Supermarkets typically are supplied by the distribution centres of their parent companies, usually in the largest city in the area. Supermarkets usually offer products at relatively low prices by using their buying power to buy goods from manufacturers at lower prices than smaller stores can. They also minimise financing costs by paying for goods at least 30 days after receipt and some extract credit terms of 90 days or more from vendors. Certain products (typically staple foods such as bread, milk and sugar) are very occasionally sold as loss leaders, that is, with negative profit margins so as to attract shoppers to their store. There is some debate as to the effectiveness of this tactic. To maintain a profit, supermarkets make up for the lower margins by a higher overall volume of sales, and with the sale of higher-margin items bought by the intended higher volume of shoppers. Customers usually shop by placing their selected merchandise into shopping carts (trolleys) or baskets (self-service) and pay for the merchandise at the check-out. At present, many supermarket chains are attempting to further reduce labor costs by shifting to self-service check-out machines, where a single employee can oversee a group of four or five machines at once, assisting multiple customers at a time.

A larger full-service supermarket combined with a department store is sometimes known as a hypermarket. Other services offered at some supermarkets may include those of banks, cafés, childcare centres/creches, Insurance(and other financial services), Mobile Phone services, photo processing, video rentals, pharmacies and/or petrol stations.

History

n the early days of retailing, all products generally were fetched by an assistant from shelves behind the merchant's counter while customers waited in front of the counter and indicated the items they wanted. Also, most foods and merchandise did not come in individually wrapped consumer-sized packages, so an assistant had to measure out and wrap the precise amount desired by the consumer. This also offered opportunities for social interaction: many regarded this style of shopping as "a social occasion" and would often "pause for conversations with the staff or other customers."These practices were by nature very labor-intensive and therefore also quite expensive. The shopping process was slow, as the number of customers who could be attended to at one time was limited by the number of staff employed in the store.

Historically, there has been debate about the origin of the supermarket, with King Kullen and Ralphs of California having strong claims. Other contenders included Weingarten's Big Food Markets and Henke & Pillot. To end the debate, the Food Marketing Institute in conjunction with the Smithsonian Institution and with funding from H.J. Heinz, researched the issue. It defined the attributes of a supermarket as "self-service, separate product departments, discount pricing, marketing and volume selling."
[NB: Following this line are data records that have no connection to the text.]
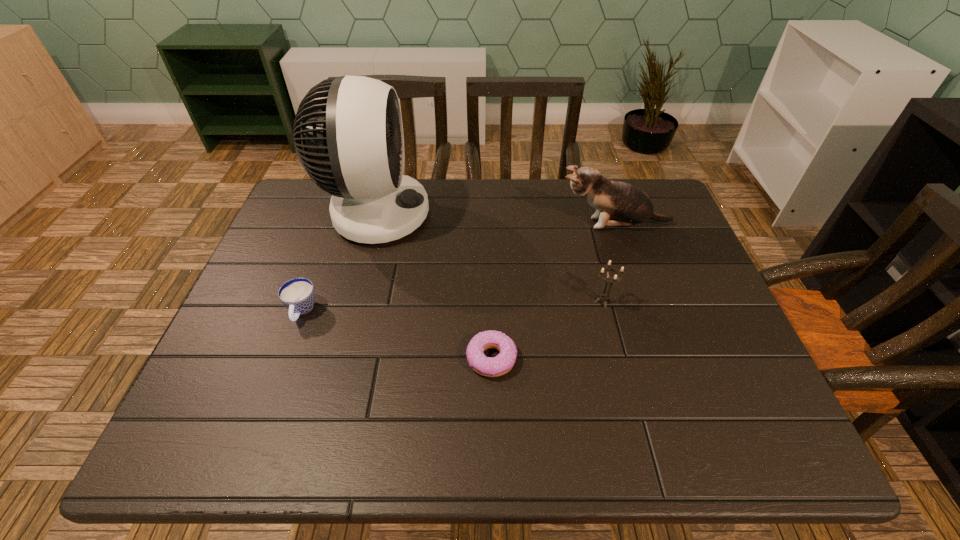
In the image, there is a desktop. Where is `vacant space at the far edge`? The width and height of the screenshot is (960, 540). vacant space at the far edge is located at coordinates (560, 183).

This screenshot has height=540, width=960. In the image, there is a desktop. Identify the location of vacant space at the near edge. (274, 449).

In order to click on vacant point at the left edge in this screenshot , I will do `click(228, 366)`.

Identify the location of vacant space at the right edge of the desktop. The height and width of the screenshot is (540, 960). (683, 245).

I want to click on vacant space in between the third object from right to left and the fourth shortest object, so click(552, 291).

Locate an element on the screen. This screenshot has height=540, width=960. vacant area that lies between the doughnut and the tallest object is located at coordinates (433, 286).

The height and width of the screenshot is (540, 960). What are the coordinates of `free space between the cat and the shortest object` in the screenshot? It's located at (552, 291).

I want to click on free space between the third tallest object and the nearest object, so click(547, 330).

The image size is (960, 540). In order to click on free space between the tallest object and the nearest object in this screenshot , I will do `click(433, 286)`.

In order to click on free spot between the shortest object and the fourth tallest object in this screenshot , I will do `click(396, 335)`.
It has been determined that the first true supermarket in the United States was opened by a former Kroger employee, Michael J. Cullen, on 4 August 1930, inside a 6,000-square-foot (560 m2) former garage in Jamaica, Queens in New York City. The store, King Kullen, operated under the slogan "Pile it high. Sell it low." At the time of Cullen's death in 1936, there were seventeen King Kullen stores in operation. Although Saunders had brought the world self-service, uniform stores and nationwide marketing, Cullen built on this idea by adding separate food departments, selling large volumes of food at discount prices and adding a parking lot.